South Africa's First Muslim Mason?

 

By H. Brother Dr Alan A Cooper
First published in August 1985
In the Provincial Grand Lodge (Southern Division) Spring Ball magazine

 

 

 

 

The South African Cultural Museum in Cape Town, which already houses an exhibition of masonic regalia, will soon boast a display of coins bequeathed in 1927 by another Freemason, Hajee Suilaiman Shamahoed. The Hajee is believed to be the first Muslim Freemason in South Africa. During the many years he lived in the Cape he was able unable to attend masonic lodges because of local circumstances at the time.
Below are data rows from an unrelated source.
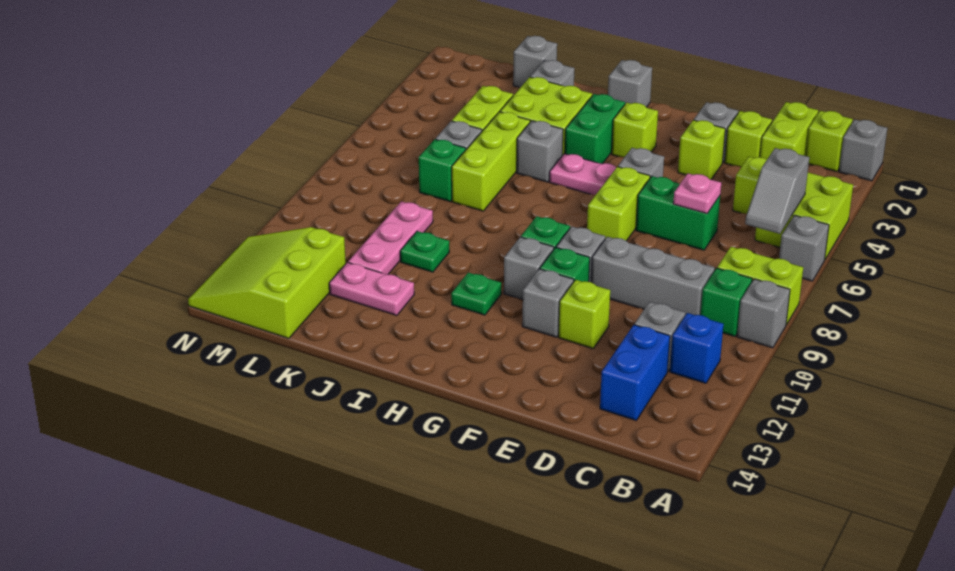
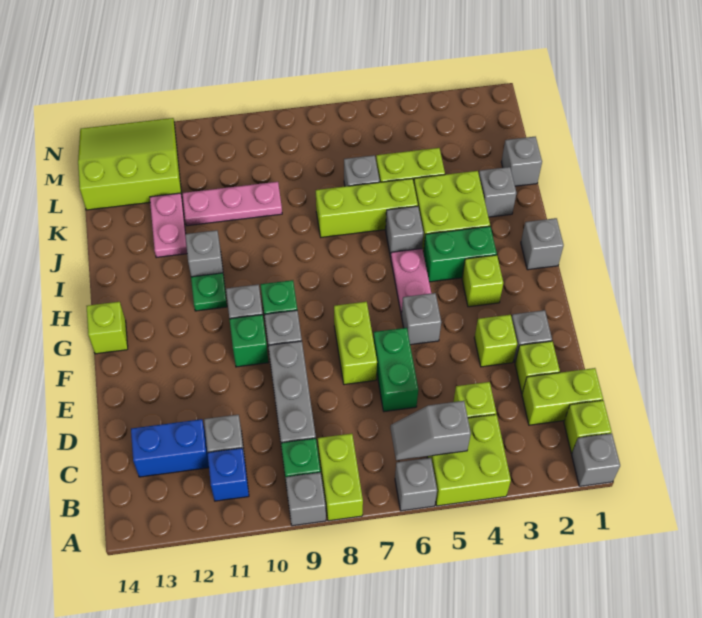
pink 1x1 plate [673,174,721,213] -> none
lime 1x1 brick [559,280,610,348] -> lime 1x1 brick moved to [87,302,128,354]
lime 1x2 brick [587,167,650,241] -> lime 1x2 brick turned to [334,302,377,385]
grey 1x1 brick [522,269,574,337] -> grey 1x1 brick moved to [185,230,223,277]
green 1x1 plate [400,231,449,272] -> none
green 1x1 brick [419,139,466,201] -> none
Nevertheless as a benefactor to his community and to the public, he exhibited Masonic qualities of charity and forbearance, ready to declare to all he was a true Freemason.

 

It’s not clear whether he became a Freemason in India or in Britain, where he lived for many years.

 

Born in Dhoraji in the Presidency of Bombay, India, in June 1859 he settled at the Cape in 1883 where he became a prosperous fish merchant and a leading member of his community. His extensive will, drawn up in 1915, records his many bequests. To the SA Public Library he left £100 for the purchase of books on Oriental philosophy and art; to the Cape Town Art Gallery a similar sum to provide for artistically talented Muslims; to the New Somerset Hospital £100 to establish a bed in his name for Muslim patients. Money to provide medals and prizes for Malay and Coloured children in Cape Town schools was left to the Cape Provincial Department of Education and £100 was bequeathed to the South African National Society for research into the lives and graves of Muslims who arrived from the Indian Archipelago in the early days of the Cape.

 

During his lifetime his charity extended to educational and religious projects. In 1911 he gave land and money to found two Muslim schools in Cape Town. Their foundation stones were laid on Jube 22, 1911, the day of the coronation of King George V.

 

The tragic loss of two of his daughters led him to finance two religious establishments. In 1908 he bought a burial site of a Muslim holy man, Sheikh Joseph, who died an exile from Java, near Faure in 1699, and set up a trust to protect the Kramat. Several other Kramats of religious leaders in the 17th century were protected for posterity by him.

 

In 1909 his eldest daughter, Janeb Hajee Suilaiman, aged 20, died when her dress caught alight from a stove. To commemorate her name, he bought land near the cemetary and erected a mosque attached to which was a classroom named after Janeb.Ironically his will made provision for bequests 100 years after his death in 1927 to descendants from the male line of his family. However only his four daughters produced children. One of these, Mr Yussup Essop, now living at Paarl, recalls that the Hajee often declared that he was a Freemason and abided by its principals, which he said resembled those of Mohammedanism.

 

Unfortunately the Hajee could not attend recognised Masonic lodges. Because of the laws of the land at the time the English, Netherlandic, Irish and Scottish Lodges in the Cape could not admit persons of colour. Only in 1977 was the Grand Lodge of South Africa given official permission to allow Coloured and Indian candidates to the Order.

 

Despite this, the Hajee was proud of being a Freemason, as the frontispiece of his will indicates. The square and compasses are seen prominently displayed, together with a drawing of him.